-- Your instructions --
Pictures excluded, reproduce exactly the lines below from the one with "width: 75px ->" through the one with "text: 20.00-12.00 ->", both included.

-- Data shown --
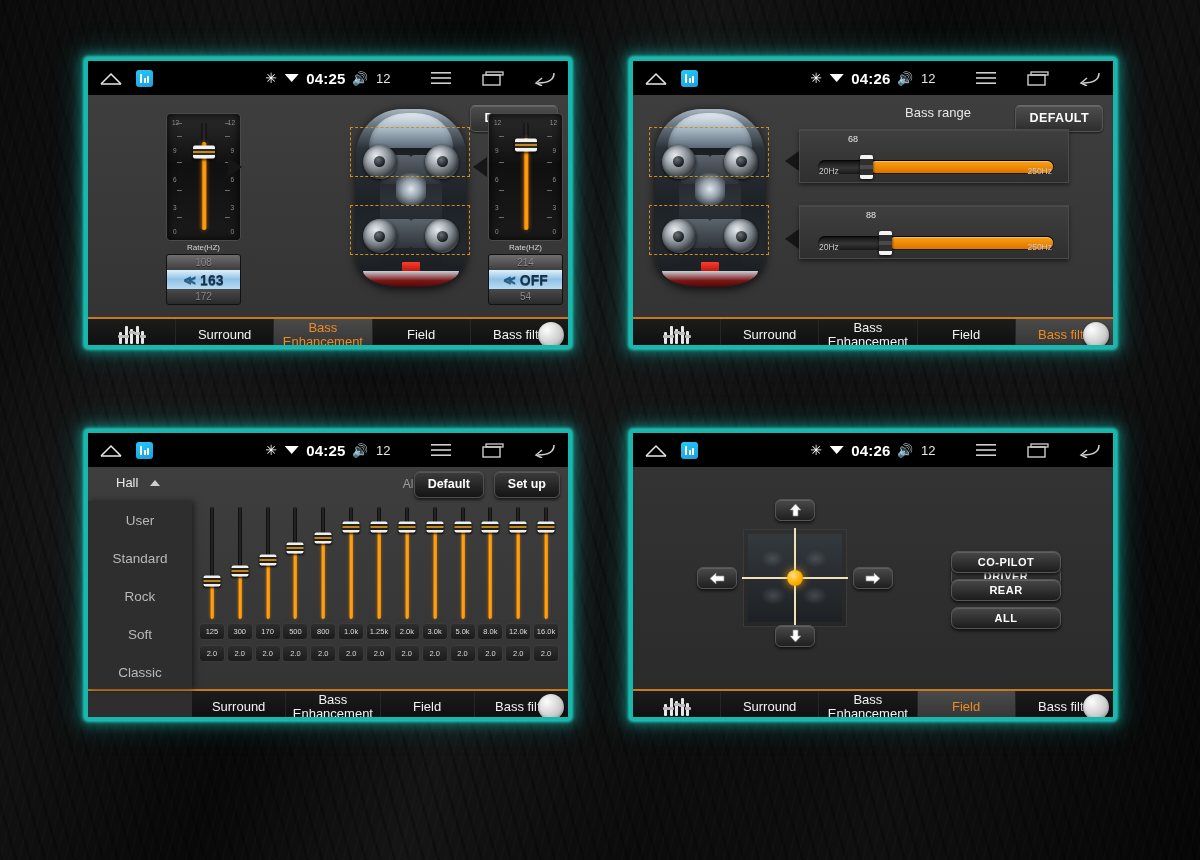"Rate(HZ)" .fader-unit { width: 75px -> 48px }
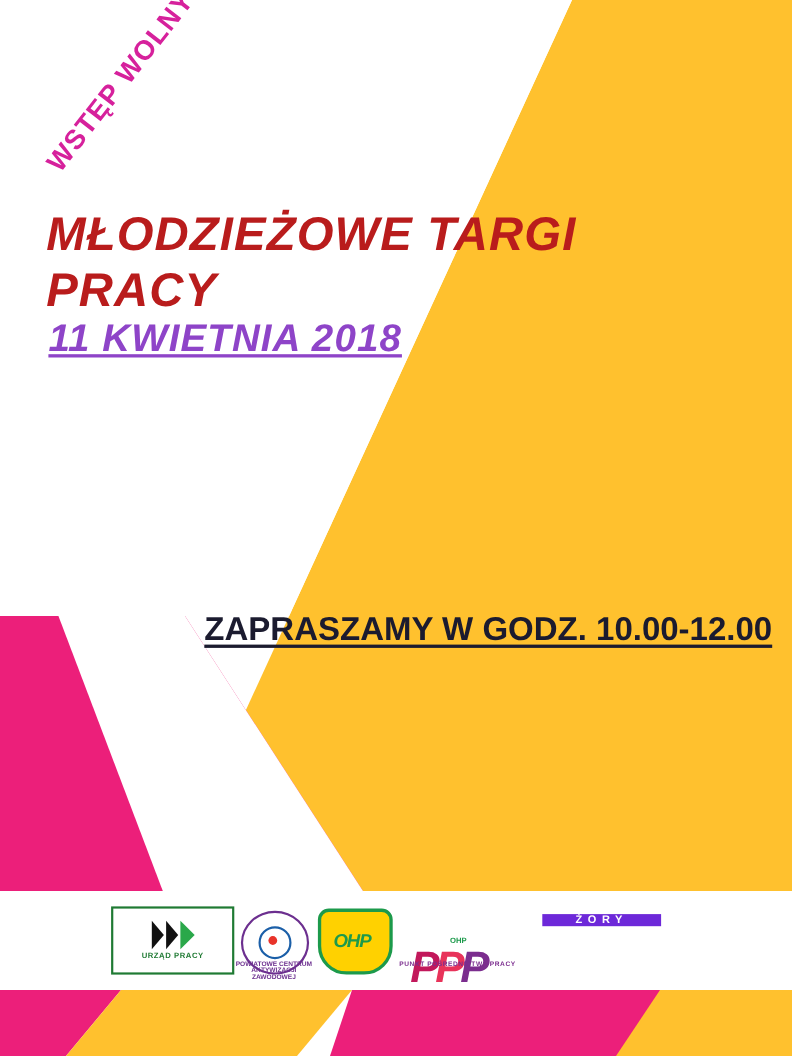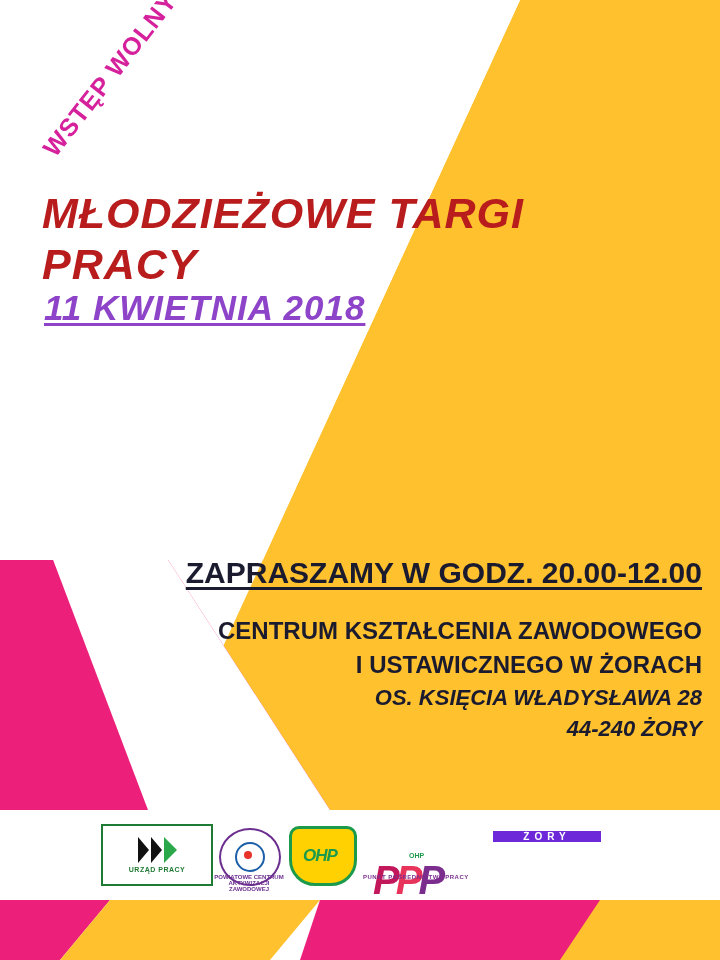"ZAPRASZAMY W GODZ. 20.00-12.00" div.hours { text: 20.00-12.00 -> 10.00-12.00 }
...
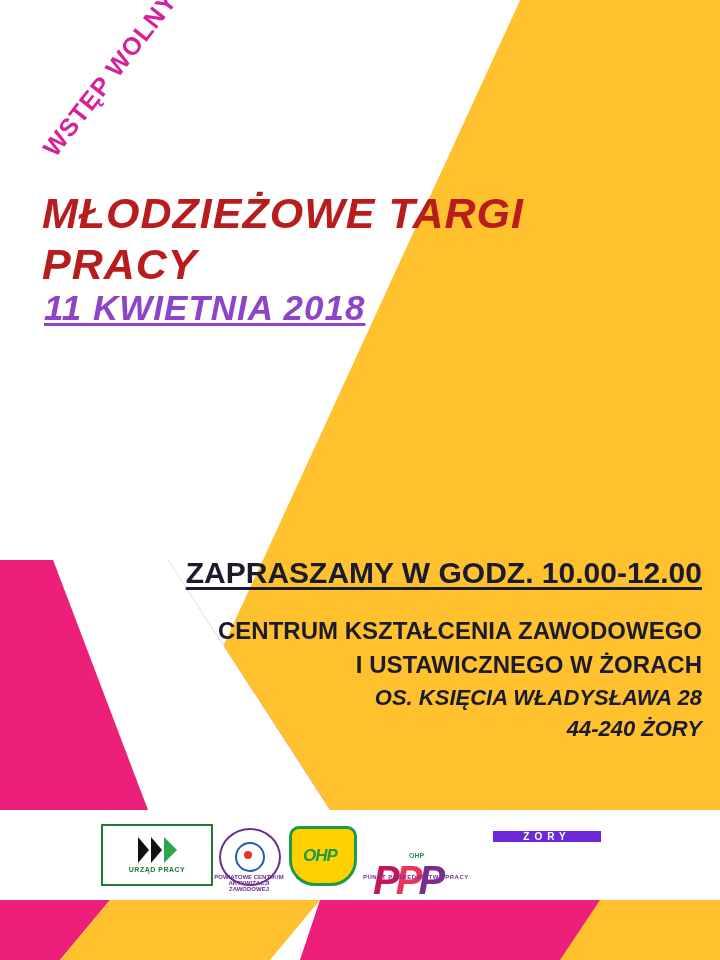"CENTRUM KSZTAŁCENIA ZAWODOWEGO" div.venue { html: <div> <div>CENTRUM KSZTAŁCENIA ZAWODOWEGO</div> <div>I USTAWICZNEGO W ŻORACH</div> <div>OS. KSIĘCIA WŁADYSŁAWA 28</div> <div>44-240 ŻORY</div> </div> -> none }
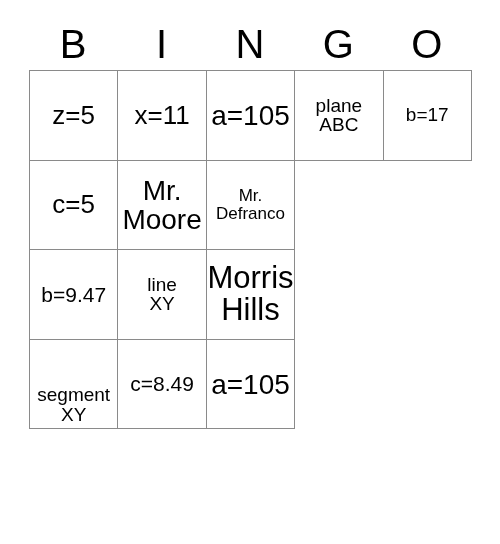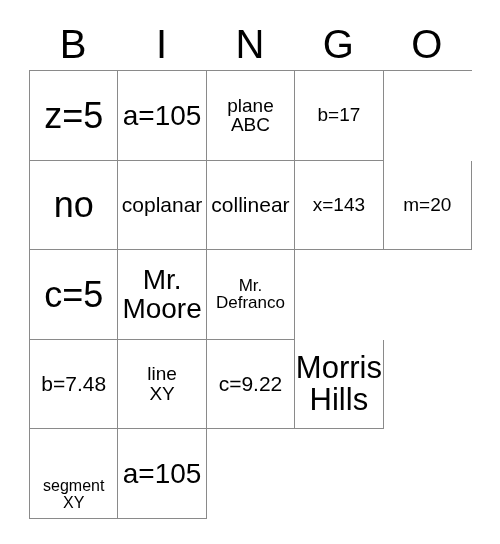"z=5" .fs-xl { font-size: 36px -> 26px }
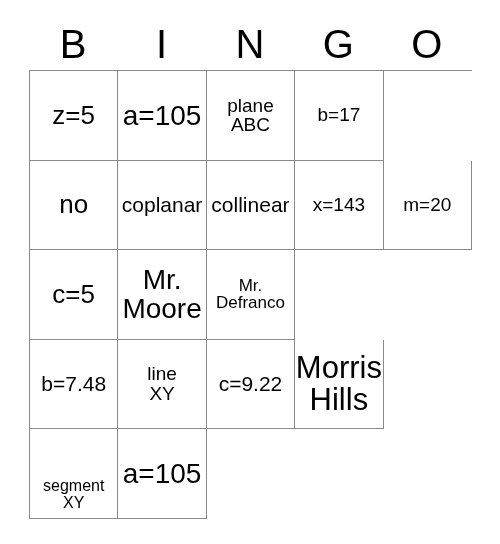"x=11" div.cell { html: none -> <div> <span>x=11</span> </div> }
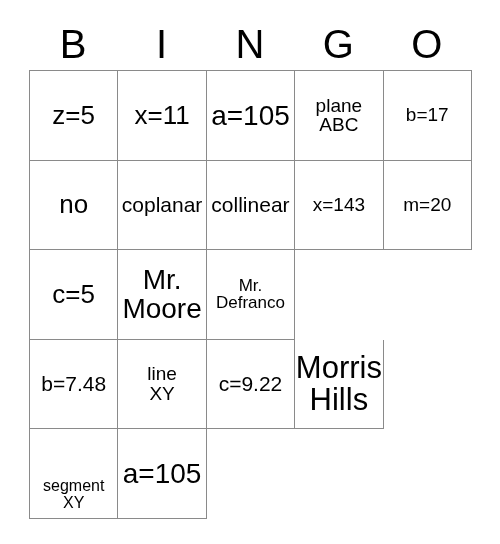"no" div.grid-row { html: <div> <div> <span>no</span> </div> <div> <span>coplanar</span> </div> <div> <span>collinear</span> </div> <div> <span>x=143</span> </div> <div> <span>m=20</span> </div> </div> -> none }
...
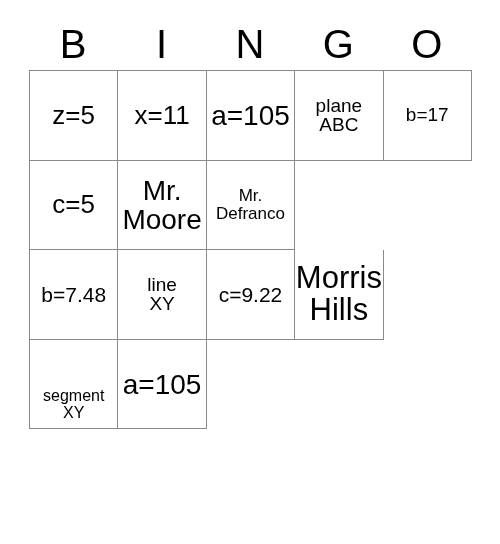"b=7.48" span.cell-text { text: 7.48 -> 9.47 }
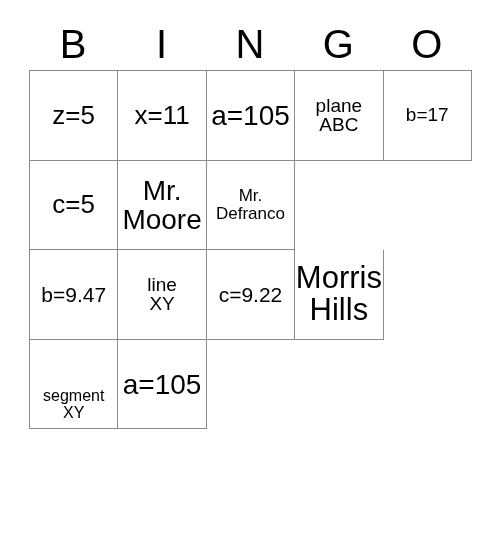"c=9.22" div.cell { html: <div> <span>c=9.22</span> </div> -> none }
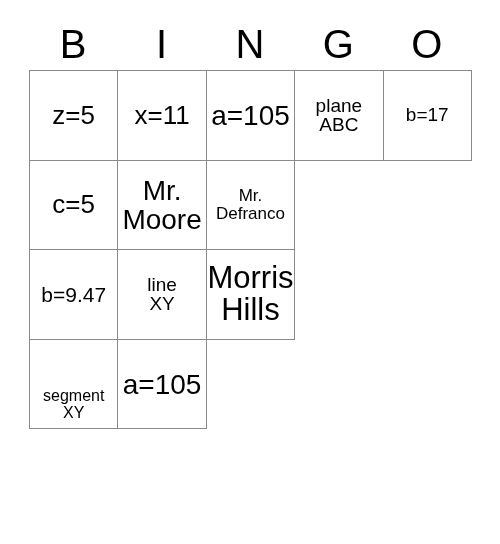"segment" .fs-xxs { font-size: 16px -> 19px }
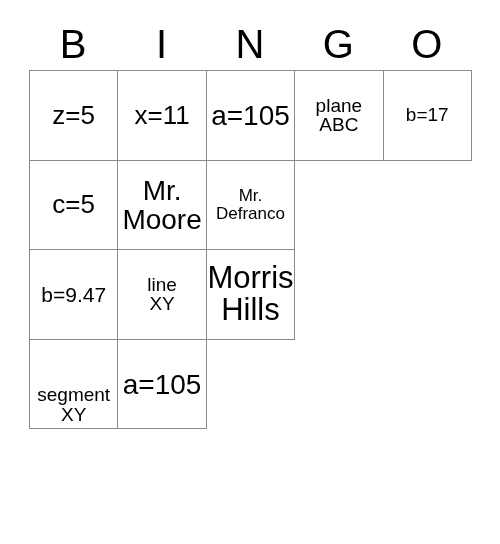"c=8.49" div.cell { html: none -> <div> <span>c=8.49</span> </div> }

-- Reply to the task --
"Rate(HZ)" .fader-unit { width: 75px -> 48px }
"ZAPRASZAMY W GODZ. 20.00-12.00" div.hours { text: 20.00-12.00 -> 10.00-12.00 }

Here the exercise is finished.